Anyway, I did get things (I hope mostly) right, as the range of biology covered was wonderful.  Also hoping that exhaustion didn't completely skew any of my sparse comments or lead me to choose any inappropriate supplementary links.  If you don't read the stories, you can't find my faux pas and shame me!

The morning's clinical session is mostly a single Storify (plus Illumina's morning update).  This includes Sam Aparicio talking on cancer genomics, which covered a lot of single cell sequencing and understanding the behavior of patient-derived xenografts.  Charles Chiu covered a lot of ground on rapid diagnosis of infectious diseases, with a number of both heartwarming (lives saved) and frustrating (information arriving too late to save the patient) case studies, which he is planning to write up as a case series.  Chiu also noted that approval from the FDA is being sought (via the LDT route) for these tests, and also excitement that Oxford Nanopore sequencing can crunch the time required from a day or two down to a few hours, at least in certain contexts.  Luis Diaz followed with another cancer talk, focused on using circulating tumor DNA to monitor tumors. Franck Rapaport (who has actively tweeted other speakers' talks) looked at hematologic tumors, and John Martignetti spoke on endometrial tumors. I ended up putting Katia Sol-Church's talk on a rare pediatric skeletal disease in a separate Storify; I think if I had this to do again I'd break each speaker into their own, but once you lump them I don't know how to split without starting over. An interesting mystery is that this disease, Baratela Scott Syndrome, has only been found in boys but is not X-linked

Chris Mason gave a lunchtime talk sponsored by QIAGEN which ranged from down low (New York's subways) to way up high (studying astronauts) with a stopover for targeted RNA sequencing.  Chris will be speaking again on Saturday on the astronaut genetics.

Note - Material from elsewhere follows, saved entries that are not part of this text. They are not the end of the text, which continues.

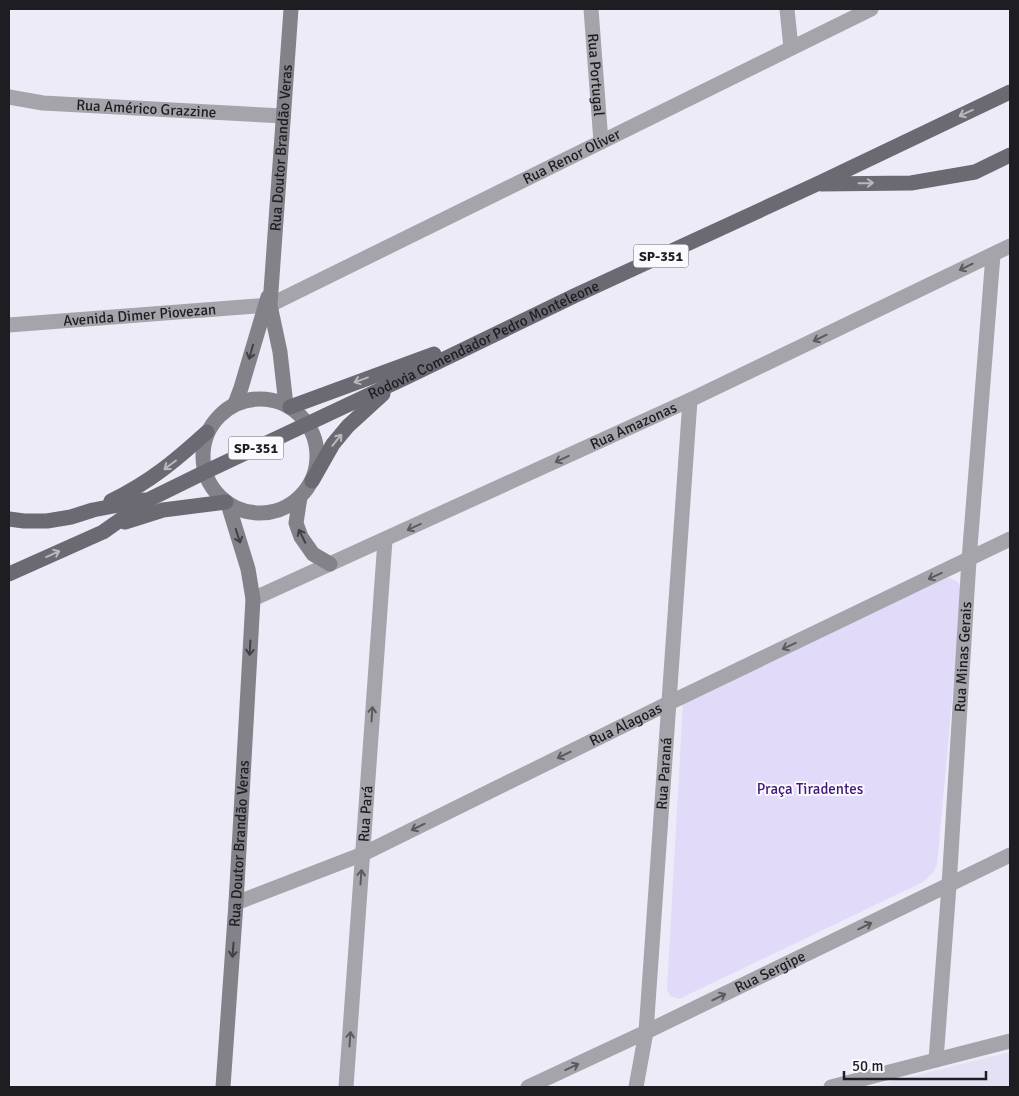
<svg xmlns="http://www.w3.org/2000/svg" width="1019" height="1096" viewBox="0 0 1019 1096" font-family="Signika,sans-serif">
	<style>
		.built { fill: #e5e1f5 }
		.green { fill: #e1daf9 }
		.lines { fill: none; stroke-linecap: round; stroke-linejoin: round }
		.street { stroke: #a5a4aa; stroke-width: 15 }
		.secondary { stroke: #838289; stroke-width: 15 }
		.primary { stroke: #6b6972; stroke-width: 15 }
		.oneway { stroke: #bab8bf }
		.oneway2 { stroke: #5b5a5f }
		.oneway3 { stroke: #414045 }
		.labels { text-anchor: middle; stroke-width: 4; stroke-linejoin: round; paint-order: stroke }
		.shield { fill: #faf9fe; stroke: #605f63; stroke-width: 1 }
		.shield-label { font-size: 14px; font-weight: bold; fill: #1e1d21 }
		.street-label { font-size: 15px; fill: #1e1d21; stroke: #faf9fe }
		.park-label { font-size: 15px; fill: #3f1779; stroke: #faf9fe }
	</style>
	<rect width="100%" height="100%" fill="#edebf7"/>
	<path class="built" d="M 1010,1052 L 1010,1087 L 869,1087 Z"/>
	<path class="green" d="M 946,578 L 950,578 L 958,582 L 962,590 L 937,865 L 933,873 L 923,882 L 679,999 L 670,996 L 667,989 L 683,703 Z"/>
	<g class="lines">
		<g class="street">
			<path id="s1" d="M 591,9 L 601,142"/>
			<path d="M 787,9 L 791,48"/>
			<path id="s2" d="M 9,97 L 43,103 L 283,116"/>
			<path id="s3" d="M 9,325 L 270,305 L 871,9"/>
			<path id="s4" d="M 253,599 L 690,400 L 1010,246"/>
			<path id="s5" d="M 236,903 L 363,854 L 669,703 L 1010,539"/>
			<path id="s6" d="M 936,1060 L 949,886 L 969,560 L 993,255"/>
			<path id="s7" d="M 346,1087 L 385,540"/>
			<path id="s8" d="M 528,1087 L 646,1032 L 1010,855"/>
			<path id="s9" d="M 636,1087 L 646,1032 L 690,400"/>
			<path d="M 831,1087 L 1010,1041"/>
		</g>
		<g class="secondary">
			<circle cx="260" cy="456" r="57"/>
			<path d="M 235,404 L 241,388 L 268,297"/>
			<path id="s10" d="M 286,405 L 280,352 L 270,305 L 291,9"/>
			<path d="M 300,497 L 296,523 L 301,537 L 313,554 L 330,564"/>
			<path id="s11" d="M 223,1087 L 236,903 L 253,599 L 248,569 L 228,504"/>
		</g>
		<g class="primary">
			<path d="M 821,184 L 911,183 L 975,172 L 1010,155"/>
			<path d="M 290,407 L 434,354"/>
			<path d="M 312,481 L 333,444 L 348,426 L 383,394"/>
			<path d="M 111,501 C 150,482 175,461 207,432"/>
			<path d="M 9,519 L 24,521 L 47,521 L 71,517 L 93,510 L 144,500"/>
			<path d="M 125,522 L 163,510 L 226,502"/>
			<path id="s12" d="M 9,574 L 103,532 L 150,499 L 205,472 L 407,377 L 574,296 L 817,184 L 1010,92"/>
		</g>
	</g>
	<defs><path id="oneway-shaft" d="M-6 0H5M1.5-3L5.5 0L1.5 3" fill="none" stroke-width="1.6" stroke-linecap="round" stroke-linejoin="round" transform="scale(1.25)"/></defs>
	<g class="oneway">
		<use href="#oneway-shaft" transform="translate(966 113) rotate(155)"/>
		<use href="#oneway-shaft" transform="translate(866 183) rotate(-1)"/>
		<use href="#oneway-shaft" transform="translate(361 380) rotate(160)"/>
		<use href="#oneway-shaft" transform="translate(337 440) rotate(-51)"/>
		<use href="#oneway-shaft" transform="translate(170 465) rotate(143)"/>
		<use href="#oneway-shaft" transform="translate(53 554) rotate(-24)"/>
	</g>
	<g class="oneway2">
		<use href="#oneway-shaft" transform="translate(966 267) rotate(154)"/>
		<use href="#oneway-shaft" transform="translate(820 338) rotate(154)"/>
		<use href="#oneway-shaft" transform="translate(562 459) rotate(155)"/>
		<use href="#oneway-shaft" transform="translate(414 527) rotate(155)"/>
		<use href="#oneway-shaft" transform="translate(935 576) rotate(155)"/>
		<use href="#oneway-shaft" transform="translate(789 646) rotate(155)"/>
		<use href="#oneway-shaft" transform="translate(372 714) rotate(-86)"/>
		<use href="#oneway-shaft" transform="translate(564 755) rotate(154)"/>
		<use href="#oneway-shaft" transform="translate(418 827) rotate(154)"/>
		<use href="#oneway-shaft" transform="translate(361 877) rotate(-86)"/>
		<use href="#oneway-shaft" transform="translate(865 926) rotate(-26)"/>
		<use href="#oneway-shaft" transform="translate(719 997) rotate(-26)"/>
		<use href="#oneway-shaft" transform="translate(350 1039) rotate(-86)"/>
		<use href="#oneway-shaft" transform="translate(572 1067) rotate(-25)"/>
	</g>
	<g class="oneway3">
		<use href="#oneway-shaft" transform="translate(251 352) rotate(106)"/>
		<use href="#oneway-shaft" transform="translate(238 536) rotate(72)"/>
		<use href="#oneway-shaft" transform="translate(302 536) rotate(-117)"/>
		<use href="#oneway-shaft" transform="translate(250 648) rotate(93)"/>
		<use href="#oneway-shaft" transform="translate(233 950) rotate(94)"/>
	</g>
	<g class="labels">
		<g class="shield">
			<rect x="633.5" y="244.5" width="55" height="23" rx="4"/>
			<rect x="228.5" y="436.5" width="55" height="23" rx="4"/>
		</g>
		<g class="shield-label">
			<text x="661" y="261">SP-351</text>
			<text x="256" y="453">SP-351</text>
		</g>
		<g class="street-label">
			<text dy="5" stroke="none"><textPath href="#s1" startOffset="66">Rua Portugal</textPath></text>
			<text dy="5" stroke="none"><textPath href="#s2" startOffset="138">Rua Américo Grazzine</textPath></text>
			<text dy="5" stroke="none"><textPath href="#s10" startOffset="259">Rua Doutor Brandão Veras</textPath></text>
			<text dy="5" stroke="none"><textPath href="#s3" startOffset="598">Rua Renor Oliver</textPath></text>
			<text dy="5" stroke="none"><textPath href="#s3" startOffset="131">Avenida Dimer Piovezan</textPath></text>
			<text dy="5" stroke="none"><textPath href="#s12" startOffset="530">Rodovia Comendador Pedro Monteleone</textPath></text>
			<text dy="5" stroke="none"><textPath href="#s4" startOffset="418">Rua Amazonas</textPath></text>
			<text dy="5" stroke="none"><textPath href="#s6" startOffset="404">Rua Minas Gerais</textPath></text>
			<text dy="5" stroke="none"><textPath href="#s5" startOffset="429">Rua Alagoas</textPath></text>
			<text dy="5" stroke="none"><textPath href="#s9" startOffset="315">Rua Paraná</textPath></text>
			<text dy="5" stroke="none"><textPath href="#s7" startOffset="274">Rua Pará</textPath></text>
			<text dy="5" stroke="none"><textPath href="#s11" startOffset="244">Rua Doutor Brandão Veras</textPath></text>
			<text dy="5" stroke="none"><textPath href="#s8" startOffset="268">Rua Sergipe</textPath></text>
		</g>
		<g class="park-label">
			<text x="810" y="794">Praça Tiradentes</text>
		</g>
	</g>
	<rect width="1019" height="1096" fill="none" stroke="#1e1d21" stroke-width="20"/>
	<path d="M844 1071v8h142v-8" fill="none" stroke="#1e1d21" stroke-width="2.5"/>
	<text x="852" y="1071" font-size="15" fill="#1e1d21" stroke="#faf9fe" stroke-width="4" paint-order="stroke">50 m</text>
</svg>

Afternoon session: Daniel Rohksar on tetraploidy in Xenopus, Eske Willerslev on ancient human genomes, Eddy Rubin (the sub) on microbial dark matter and Beth Shapiro on passenger pigeon genomes (from tens of millions of individuals to extinct!).

Evening brought a poster session and then concurrent talks, along with Matt Loose doing a live demo of nanopore sequencing (in the poster session, but apparently continued on in one of the elevators!).  I won't try to summarize those here, but there is a lot of great stuff covering a variety of topics, including spatially localized RNA sequencing, challenges in standardizing large-scale human sequencing, genetic mosaicism, protein interaction screening, CRISPR, liver transplants -- and the list goes on.

Well, back to the day job -- plus I need to write up some notes from a phone call with a genomics vendor. With the periodic sneaking in of starting to Storify today's stream.


Brian Krueger said...

You could do what I do and import all the tweets into a database using the twitter API. You don't miss anything that way.

Keith Robison said...

I've done things like that before with a simple Perl program -- the catch is for publishing it back out. Ideally Storify would have a back-end way to load a set of tweet uids -- I should look to see if that exists

Brian Krueger said...

You should be able to do it using the twitter tweetID through the storify API. So get all the tweets using the twitter API and then organize using the storify API. I've thought about trying to write an algorithm to autosort using lastnames, first names, initials but haven't had the time to play with it. Database full of tables with data though...

Mark said...

While 10X strategy (like old school cosmid/bac shotgun) would work well for areas with no local repeats, give it some sequence with enhancer-like elements or some PKS/NRPS clusters, and see the results :-)

Obviously it would depend on the actual library fragment size range and distribution and repeats similarity/size, but one must remember that Sanger shotgun was effectively a 2x750 - 2x1000 run, and not all areas doable by it would assemble well if you run it only on 2x125 or 2x150 illumina run.

So, if possible, do 10X runs on 2x250 mode.

PS: Some pacbio / nanopore & gnubio data may be very useful as an independent 10K assembly QC.